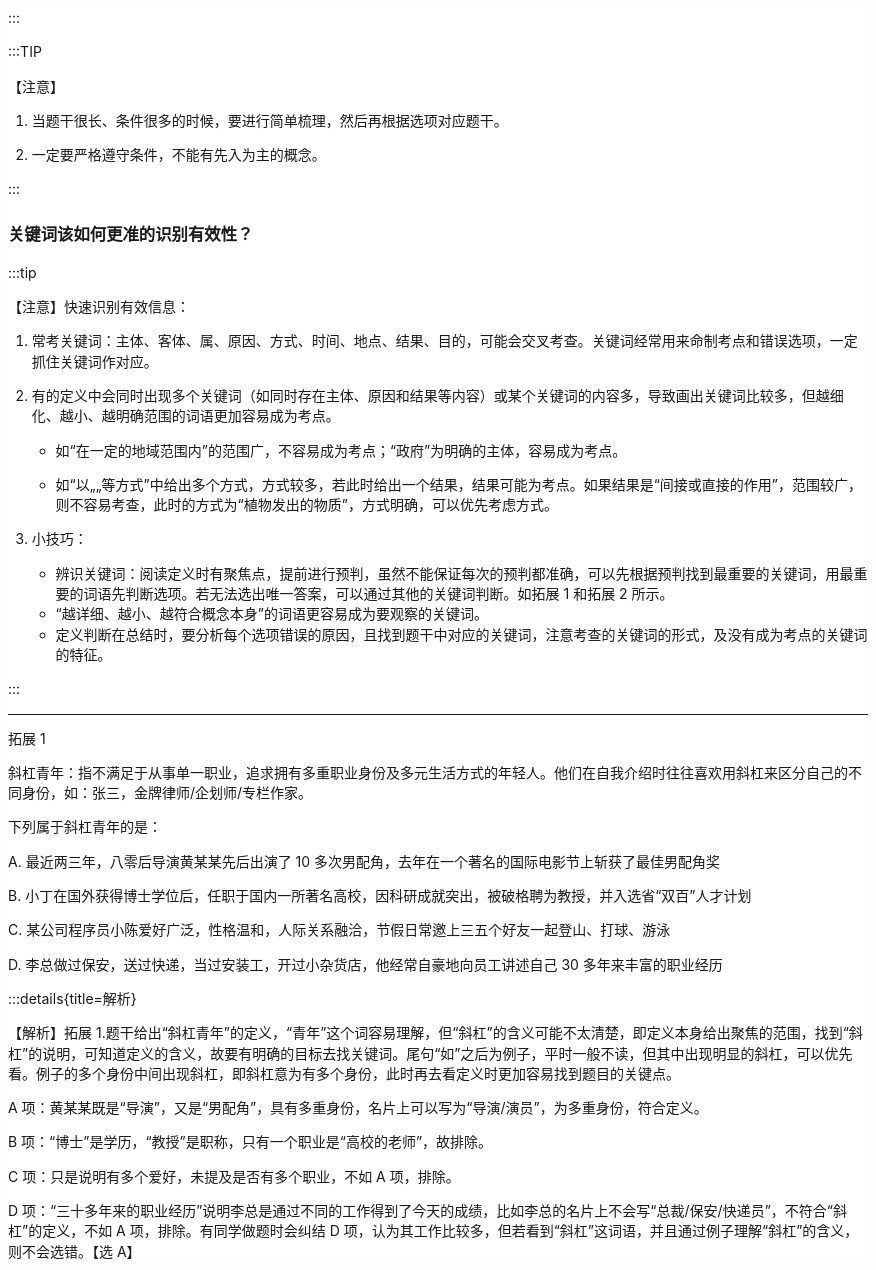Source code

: :::

:::TIP

【注意】

1. 当题干很长、条件很多的时候，要进行简单梳理，然后再根据选项对应题干。

2. 一定要严格遵守条件，不能有先入为主的概念。

:::

### 关键词该如何更准的识别有效性？

:::tip

【注意】快速识别有效信息：

1. 常考关键词：主体、客体、属、原因、方式、时间、地点、结果、目的，可能会交叉考查。关键词经常用来命制考点和错误选项，一定抓住关键词作对应。

2. 有的定义中会同时出现多个关键词（如同时存在主体、原因和结果等内容）或某个关键词的内容多，导致画出关键词比较多，但越细化、越小、越明确范围的词语更加容易成为考点。

    - 如“在一定的地域范围内”的范围广，不容易成为考点；“政府”为明确的主体，容易成为考点。

    - 如“以„„等方式”中给出多个方式，方式较多，若此时给出一个结果，结果可能为考点。如果结果是“间接或直接的作用”，范围较广，则不容易考查，此时的方式为“植物发出的物质”，方式明确，可以优先考虑方式。

3. 小技巧：
    - 辨识关键词：阅读定义时有聚焦点，提前进行预判，虽然不能保证每次的预判都准确，可以先根据预判找到最重要的关键词，用最重要的词语先判断选项。若无法选出唯一答案，可以通过其他的关键词判断。如拓展 1 和拓展 2 所示。
    - “越详细、越小、越符合概念本身”的词语更容易成为要观察的关键词。
    - 定义判断在总结时，要分析每个选项错误的原因，且找到题干中对应的关键词，注意考查的关键词的形式，及没有成为考点的关键词的特征。

:::

---

拓展 1

斜杠青年：指不满足于从事单一职业，追求拥有多重职业身份及多元生活方式的年轻人。他们在自我介绍时往往喜欢用斜杠来区分自己的不同身份，如：张三，金牌律师/企划师/专栏作家。

下列属于斜杠青年的是：

A. 最近两三年，八零后导演黄某某先后出演了 10 多次男配角，去年在一个著名的国际电影节上斩获了最佳男配角奖

B. 小丁在国外获得博士学位后，任职于国内一所著名高校，因科研成就突出，被破格聘为教授，并入选省“双百”人才计划

C. 某公司程序员小陈爱好广泛，性格温和，人际关系融洽，节假日常邀上三五个好友一起登山、打球、游泳

D. 李总做过保安，送过快递，当过安装工，开过小杂货店，他经常自豪地向员工讲述自己 30 多年来丰富的职业经历

:::details{title=解析}

【解析】拓展 1.题干给出“斜杠青年”的定义，“青年”这个词容易理解，但“斜杠”的含义可能不太清楚，即定义本身给出聚焦的范围，找到“斜杠”的说明，可知道定义的含义，故要有明确的目标去找关键词。尾句“如”之后为例子，平时一般不读，但其中出现明显的斜杠，可以优先看。例子的多个身份中间出现斜杠，即斜杠意为有多个身份，此时再去看定义时更加容易找到题目的关键点。

A 项：黄某某既是“导演”，又是“男配角”，具有多重身份，名片上可以写为“导演/演员”，为多重身份，符合定义。

B 项：“博士”是学历，“教授”是职称，只有一个职业是“高校的老师”，故排除。

C 项：只是说明有多个爱好，未提及是否有多个职业，不如 A 项，排除。

D 项：“三十多年来的职业经历”说明李总是通过不同的工作得到了今天的成绩，比如李总的名片上不会写“总裁/保安/快递员”，不符合“斜杠”的定义，不如 A 项，排除。有同学做题时会纠结 D 项，认为其工作比较多，但若看到“斜杠”这词语，并且通过例子理解“斜杠”的含义，则不会选错。【选 A】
══════════════════════════════
Copy all of the lines above word for word, but leave out the picture.

**Solution for this problem**
Source code

: :::

:::TIP

【注意】

1. 当题干很长、条件很多的时候，要进行简单梳理，然后再根据选项对应题干。

2. 一定要严格遵守条件，不能有先入为主的概念。

:::

### 关键词该如何更准的识别有效性？

:::tip

【注意】快速识别有效信息：

1. 常考关键词：主体、客体、属、原因、方式、时间、地点、结果、目的，可能会交叉考查。关键词经常用来命制考点和错误选项，一定抓住关键词作对应。

2. 有的定义中会同时出现多个关键词（如同时存在主体、原因和结果等内容）或某个关键词的内容多，导致画出关键词比较多，但越细化、越小、越明确范围的词语更加容易成为考点。

    - 如“在一定的地域范围内”的范围广，不容易成为考点；“政府”为明确的主体，容易成为考点。

    - 如“以„„等方式”中给出多个方式，方式较多，若此时给出一个结果，结果可能为考点。如果结果是“间接或直接的作用”，范围较广，则不容易考查，此时的方式为“植物发出的物质”，方式明确，可以优先考虑方式。

3. 小技巧：
    - 辨识关键词：阅读定义时有聚焦点，提前进行预判，虽然不能保证每次的预判都准确，可以先根据预判找到最重要的关键词，用最重要的词语先判断选项。若无法选出唯一答案，可以通过其他的关键词判断。如拓展 1 和拓展 2 所示。
    - “越详细、越小、越符合概念本身”的词语更容易成为要观察的关键词。
    - 定义判断在总结时，要分析每个选项错误的原因，且找到题干中对应的关键词，注意考查的关键词的形式，及没有成为考点的关键词的特征。

:::

---

拓展 1

斜杠青年：指不满足于从事单一职业，追求拥有多重职业身份及多元生活方式的年轻人。他们在自我介绍时往往喜欢用斜杠来区分自己的不同身份，如：张三，金牌律师/企划师/专栏作家。

下列属于斜杠青年的是：

A. 最近两三年，八零后导演黄某某先后出演了 10 多次男配角，去年在一个著名的国际电影节上斩获了最佳男配角奖

B. 小丁在国外获得博士学位后，任职于国内一所著名高校，因科研成就突出，被破格聘为教授，并入选省“双百”人才计划

C. 某公司程序员小陈爱好广泛，性格温和，人际关系融洽，节假日常邀上三五个好友一起登山、打球、游泳

D. 李总做过保安，送过快递，当过安装工，开过小杂货店，他经常自豪地向员工讲述自己 30 多年来丰富的职业经历

:::details{title=解析}

【解析】拓展 1.题干给出“斜杠青年”的定义，“青年”这个词容易理解，但“斜杠”的含义可能不太清楚，即定义本身给出聚焦的范围，找到“斜杠”的说明，可知道定义的含义，故要有明确的目标去找关键词。尾句“如”之后为例子，平时一般不读，但其中出现明显的斜杠，可以优先看。例子的多个身份中间出现斜杠，即斜杠意为有多个身份，此时再去看定义时更加容易找到题目的关键点。

A 项：黄某某既是“导演”，又是“男配角”，具有多重身份，名片上可以写为“导演/演员”，为多重身份，符合定义。

B 项：“博士”是学历，“教授”是职称，只有一个职业是“高校的老师”，故排除。

C 项：只是说明有多个爱好，未提及是否有多个职业，不如 A 项，排除。

D 项：“三十多年来的职业经历”说明李总是通过不同的工作得到了今天的成绩，比如李总的名片上不会写“总裁/保安/快递员”，不符合“斜杠”的定义，不如 A 项，排除。有同学做题时会纠结 D 项，认为其工作比较多，但若看到“斜杠”这词语，并且通过例子理解“斜杠”的含义，则不会选错。【选 A】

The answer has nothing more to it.